Cornered at last, Bessie has gone to ground in a remote farm. The farm
consists of $N$ barns ($2 \leq N \leq 10^5$) and $N-1$ bidirectional tunnels
between barns, so that there is a unique path between every pair of barns.
Every barn which has only one tunnel is an exit. When morning comes, Bessie
will surface at some barn and attempt to reach an exit.
But the moment Bessie surfaces, the law will be able to pinpoint her location.
Some farmers will then start at various exit barns, and attempt to catch
Bessie. The farmers move at the same speed as Bessie (so in each time step,
each farmer can move from one barn to an adjacent barn). The farmers know
where Bessie is at all times, and Bessie knows where the farmers are at all
times. The farmers catch Bessie if at any instant a farmer is in the same barn
as Bessie, or crossing the same tunnel as Bessie. Conversely, Bessie escapes
if she reaches an exit barn before any farms catch her.
Bessie is unsure about her chances of success, which depends on the number of
farmers that the law is able to deploy.
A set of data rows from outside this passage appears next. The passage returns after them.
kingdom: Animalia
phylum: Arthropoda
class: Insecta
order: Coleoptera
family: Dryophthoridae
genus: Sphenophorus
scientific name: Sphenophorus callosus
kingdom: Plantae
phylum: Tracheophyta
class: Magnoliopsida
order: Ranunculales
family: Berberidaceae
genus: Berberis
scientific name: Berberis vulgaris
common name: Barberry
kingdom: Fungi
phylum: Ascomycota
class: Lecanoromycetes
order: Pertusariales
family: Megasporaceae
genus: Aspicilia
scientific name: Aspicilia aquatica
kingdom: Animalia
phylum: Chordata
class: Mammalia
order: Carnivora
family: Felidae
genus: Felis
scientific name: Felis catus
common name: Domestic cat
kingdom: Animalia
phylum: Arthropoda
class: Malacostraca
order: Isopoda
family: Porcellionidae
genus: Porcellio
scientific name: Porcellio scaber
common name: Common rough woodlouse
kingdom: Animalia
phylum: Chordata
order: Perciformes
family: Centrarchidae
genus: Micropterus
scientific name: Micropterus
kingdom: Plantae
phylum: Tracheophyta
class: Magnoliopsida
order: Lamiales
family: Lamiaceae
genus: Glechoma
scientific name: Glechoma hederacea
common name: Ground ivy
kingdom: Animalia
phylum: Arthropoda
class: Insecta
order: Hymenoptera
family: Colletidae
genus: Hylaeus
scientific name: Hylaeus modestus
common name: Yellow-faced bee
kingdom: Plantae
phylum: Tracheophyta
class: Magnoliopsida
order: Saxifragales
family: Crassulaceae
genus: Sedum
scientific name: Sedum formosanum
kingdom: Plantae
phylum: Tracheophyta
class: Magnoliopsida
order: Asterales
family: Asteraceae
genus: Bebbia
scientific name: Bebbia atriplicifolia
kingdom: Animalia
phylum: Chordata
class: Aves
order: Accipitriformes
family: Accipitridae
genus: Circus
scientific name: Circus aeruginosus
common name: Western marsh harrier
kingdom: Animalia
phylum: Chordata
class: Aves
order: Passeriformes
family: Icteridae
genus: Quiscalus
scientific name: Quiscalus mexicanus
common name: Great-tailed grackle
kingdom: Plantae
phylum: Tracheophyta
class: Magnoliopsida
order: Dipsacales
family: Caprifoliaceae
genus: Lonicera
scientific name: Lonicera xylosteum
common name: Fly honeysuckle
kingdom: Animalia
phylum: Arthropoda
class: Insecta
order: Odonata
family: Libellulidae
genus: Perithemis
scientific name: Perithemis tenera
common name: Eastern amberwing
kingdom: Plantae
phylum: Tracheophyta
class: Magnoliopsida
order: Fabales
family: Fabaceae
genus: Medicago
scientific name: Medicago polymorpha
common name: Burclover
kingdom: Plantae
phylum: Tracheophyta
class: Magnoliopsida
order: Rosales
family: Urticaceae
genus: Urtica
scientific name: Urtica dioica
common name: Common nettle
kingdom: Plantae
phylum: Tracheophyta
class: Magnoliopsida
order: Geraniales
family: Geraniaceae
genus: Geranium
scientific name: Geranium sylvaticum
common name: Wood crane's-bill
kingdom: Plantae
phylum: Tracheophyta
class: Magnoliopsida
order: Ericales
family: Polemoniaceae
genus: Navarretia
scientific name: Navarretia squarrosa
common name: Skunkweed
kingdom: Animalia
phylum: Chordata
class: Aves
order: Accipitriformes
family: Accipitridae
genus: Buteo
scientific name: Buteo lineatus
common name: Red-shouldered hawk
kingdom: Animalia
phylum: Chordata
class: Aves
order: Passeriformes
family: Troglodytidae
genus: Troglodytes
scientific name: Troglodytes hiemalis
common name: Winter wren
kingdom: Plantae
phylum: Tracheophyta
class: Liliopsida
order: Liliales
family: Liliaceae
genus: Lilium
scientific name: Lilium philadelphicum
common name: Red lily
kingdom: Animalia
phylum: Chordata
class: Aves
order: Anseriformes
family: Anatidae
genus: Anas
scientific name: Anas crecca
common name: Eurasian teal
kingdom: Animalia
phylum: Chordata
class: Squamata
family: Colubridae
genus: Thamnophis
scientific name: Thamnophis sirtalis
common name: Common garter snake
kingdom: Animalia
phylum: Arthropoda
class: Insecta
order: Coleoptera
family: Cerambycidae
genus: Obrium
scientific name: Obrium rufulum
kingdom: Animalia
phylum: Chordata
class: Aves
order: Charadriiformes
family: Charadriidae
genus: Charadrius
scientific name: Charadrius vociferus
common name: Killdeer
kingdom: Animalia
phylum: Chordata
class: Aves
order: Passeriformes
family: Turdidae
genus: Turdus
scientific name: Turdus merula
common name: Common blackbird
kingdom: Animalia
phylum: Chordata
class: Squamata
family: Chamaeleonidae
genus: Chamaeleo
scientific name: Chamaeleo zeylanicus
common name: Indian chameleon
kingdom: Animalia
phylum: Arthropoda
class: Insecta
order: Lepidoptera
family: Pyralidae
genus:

Given that Bessie surfaces at barn
$K$, help Bessie determine the minimum number of farmers who would be needed
to catch Bessie, assuming that the farmers distribute themselves optimally
among the exit barns.

The first line of the input contains $N$ and $K$. Each of the following $N-1$
lines specify two integers, each in the range $1 \ldots N$, describing a
tunnel between two barns.

Please output the minimum number of farmers needed to ensure catching Bessie.